I played Peter’s (Michael Goetz) nurse in The Sunshine Boys. At one point in the scene, I’m sitting down working on some needlepoint and he throws a tongue compressor at me. One night, I felt it hit me, went to pick it up, but couldn’t find it. I didn’t think much of it, but as I got up to give him his pill the audience just started cracking up. I didn’t know why until all of a sudden I hear the thing hit the floor. Well, it had rested on my butt! I cracked up, Peter cracked up, and I just thought, “It’s live theater, what are you gonna do?”
Guthrie debut: 2008
Photo: Charlie’s Aunt
I christened the new stage with its first spew. I was Peaseblossom in A Midsummer Night’s Dream and realized right before my first entrance that my stomach didn’t feel good. I got through it (a fight scene, of course) and barely made it backstage before throwing up. That’s about how the rest of the show went. I didn’t make it to curtain call that night.

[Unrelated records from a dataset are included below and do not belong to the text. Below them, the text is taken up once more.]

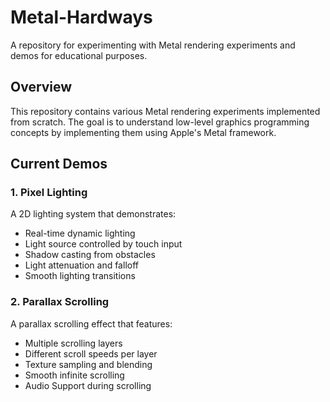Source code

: # Metal-Hardways

A repository for experimenting with Metal rendering experiments and demos for educational purposes.

## Overview
This repository contains various Metal rendering experiments implemented from scratch. The goal is to understand low-level graphics programming concepts by implementing them using Apple's Metal framework.

## Current Demos

### 1. Pixel Lighting
A 2D lighting system that demonstrates:
- Real-time dynamic lighting
- Light source controlled by touch input
- Shadow casting from obstacles
- Light attenuation and falloff
- Smooth lighting transitions

### 2. Parallax Scrolling
A parallax scrolling effect that features:
- Multiple scrolling layers
- Different scroll speeds per layer
- Texture sampling and blending
- Smooth infinite scrolling
- Audio Support during scrolling
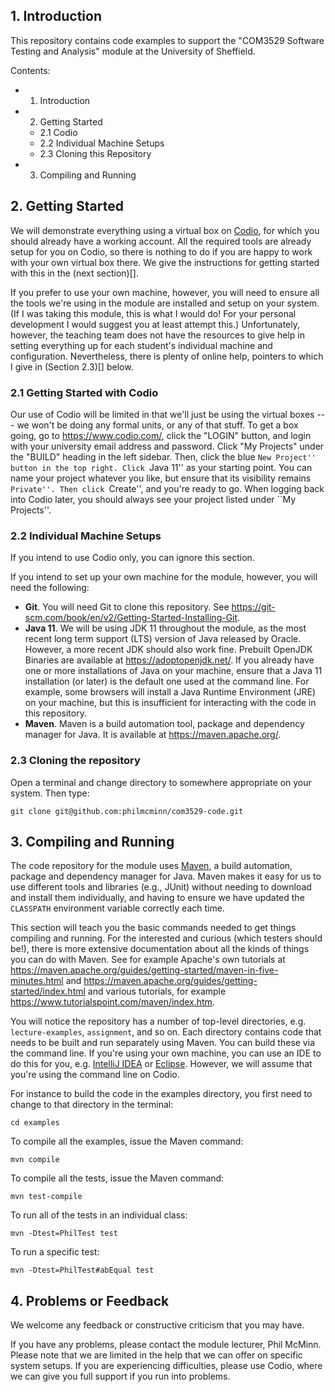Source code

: ## 1. Introduction
This repository contains code examples to support the "COM3529 Software Testing
and Analysis" module at the University of Sheffield.

Contents:

* 1. Introduction
* 2. Getting Started
    * 2.1 Codio
    * 2.2 Individual Machine Setups
    * 2.3 Cloning this Repository
* 3. Compiling and Running

## 2. Getting Started

We will demonstrate everything using a virtual box on
[Codio](https://www.codio.com/), for which you should already have a working
account. All the required tools are already setup for you on Codio, so there is
nothing to do if you are happy to work with your own virtual box there. We give
the instructions for getting started with this in the (next section)[].

If you prefer to use your own machine, however, you will need to ensure all the
tools we're using in the module are installed and setup on your system. (If I
was taking this module, this is what I would do! For your personal development I
would suggest you at least attempt this.) Unfortunately, however, the teaching
team does not have the resources to give help in setting everything up for each
student's individual machine and configuration. Nevertheless, there is plenty of
online help, pointers to which I give in (Section 2.3)[] below. 

### 2.1 Getting Started with Codio

Our use of Codio will be limited in that we'll just be using the virtual boxes
--- we won't be doing any formal units, or any of that stuff. To get a box
going, go to https://www.codio.com/, click the "LOGIN" button, and login with
your university email address and password. Click "My Projects" under the
"BUILD" heading in the left sidebar. Then, click the blue ``New Project'' button
in the top right. Click ``Java 11'' as your starting point. You can name your
project whatever you like, but ensure that its visibility remains ``Private''.
Then click ``Create'', and you're ready to go. When logging back into Codio
later, you should always see your project listed under ``My Projects''.

### 2.2 Individual Machine Setups

If you intend to use Codio only, you can ignore this section. 

If you intend to set up your own machine for the module, however, you will need
the following:

* __Git__. You will need Git to clone this repository. See
  https://git-scm.com/book/en/v2/Getting-Started-Installing-Git.
* __Java 11__. We will be using JDK 11 throughout the module, as the most recent
  long term support (LTS) version of Java released by Oracle. However, a more
  recent JDK should also work fine. Prebuilt OpenJDK Binaries are available at
  https://adoptopenjdk.net/. If you already have one or more installations of
  Java on your machine, ensure that a Java 11 installation (or later) is the
  default one used at the command line. For example, some browsers will install
  a Java Runtime Environment (JRE) on your machine, but this is insufficient for
  interacting with the code in this repository.
* __Maven__. Maven is a build automation tool, package and dependency manager
  for Java. It is available at https://maven.apache.org/. 

### 2.3 Cloning the repository
Open a terminal and change directory to somewhere appropriate on your system.
Then type:

``git clone git@github.com:philmcminn/com3529-code.git``

## 3. Compiling and Running

The code repository for the module uses [Maven](https://maven.apache.org/), a
build automation, package and dependency manager for Java. Maven makes it easy
for us to use different tools and libraries (e.g., JUnit) without needing to
download and install them individually, and having to ensure we have updated the
`CLASSPATH` environment variable correctly each time. 

This section will teach you the basic commands needed to get things compiling
and running. For the interested and curious (which testers should be!), there is
more extensive documentation about all the kinds of things you can do with
Maven. See for example Apache's own tutorials at
https://maven.apache.org/guides/getting-started/maven-in-five-minutes.html and
https://maven.apache.org/guides/getting-started/index.html and various
tutorials, for example https://www.tutorialspoint.com/maven/index.htm.

You will notice the repository has a number of top-level directories, e.g.
`lecture-examples`, `assignment`, and so on. Each directory contains code that
needs to be built and run separately using Maven. You can build these via the
command line. If you're using your own machine, you can use an IDE to do this
for you, e.g. [IntelliJ IDEA](https://www.jetbrains.com/idea/) or
[Eclipse](https://www.eclipse.org/downloads/). However, we will assume that
you're using the command line on Codio. 

For instance to build the code in the examples directory, you first need to
change to that directory in the terminal:

``cd examples``

To compile all the examples, issue the Maven command:

``mvn compile``

To compile all the tests, issue the Maven command:

``mvn test-compile``

To run all of the tests in an individual class:

``mvn -Dtest=PhilTest test``

To run a specific test:

``mvn -Dtest=PhilTest#abEqual test``


## 4. Problems or Feedback

We welcome any feedback or constructive criticism that you may have.

If you have any problems, please contact the module lecturer, Phil McMinn.
Please note that we are limited in the help that we can offer on specific system
setups. If you are experiencing difficulties, please use Codio, where we can
give you full support if you run into problems. 
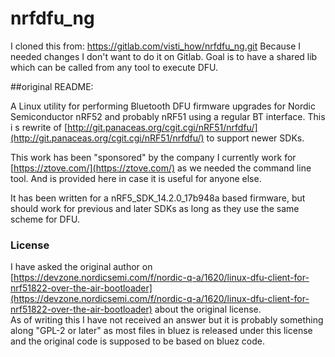 # nrfdfu_ng

I cloned this from:
https://gitlab.com/visti_how/nrfdfu_ng.git
Because I needed changes I don't want to do it on Gitlab. Goal is to have a shared lib which can be called from any tool to execute DFU.


##original README:

A Linux utility for performing Bluetooth DFU firmware upgrades for Nordic Semiconductor nRF52 and probably nRF51 using a regular BT interface. This i s rewrite of [http://git.panaceas.org/cgit.cgi/nRF51/nrfdfu/](http://git.panaceas.org/cgit.cgi/nRF51/nrfdfu/) to support newer SDKs.

This work has been "sponsored" by the company I currently work for [https://ztove.com/](https://ztove.com/) as we needed the command line tool. And is provided here in case it is useful for anyone else.

It has been written for a nRF5_SDK_14.2.0_17b948a based firmware, but should work for previous and later SDKs as long as they use the same scheme for DFU.

### License
I have asked the original author on [https://devzone.nordicsemi.com/f/nordic-q-a/1620/linux-dfu-client-for-nrf51822-over-the-air-bootloader](https://devzone.nordicsemi.com/f/nordic-q-a/1620/linux-dfu-client-for-nrf51822-over-the-air-bootloader) about the original license.  
As of writing this I have not received an answer but it is probably something along "GPL-2 or later" as most files in bluez is released under this license and the original code is supposed to be based on bluez code.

During Charlie’s Aunt, there’s a scene where my character is supposed to dive into a dress. There are lots of layers and buttons and it’s just a difficult dress. One night I ended up twisting it inside out. It was all tangled, and the three of us could not for the life of us figure it out. We kept improvising and talking as we tried to fix it, and eventually I think I ended up just yelling, “Ahhhhhh!!!!” When I told a few people who’d seen it, they said, “That was hilarious! It should always be like that!” I was like, “No. It will never be like that again.”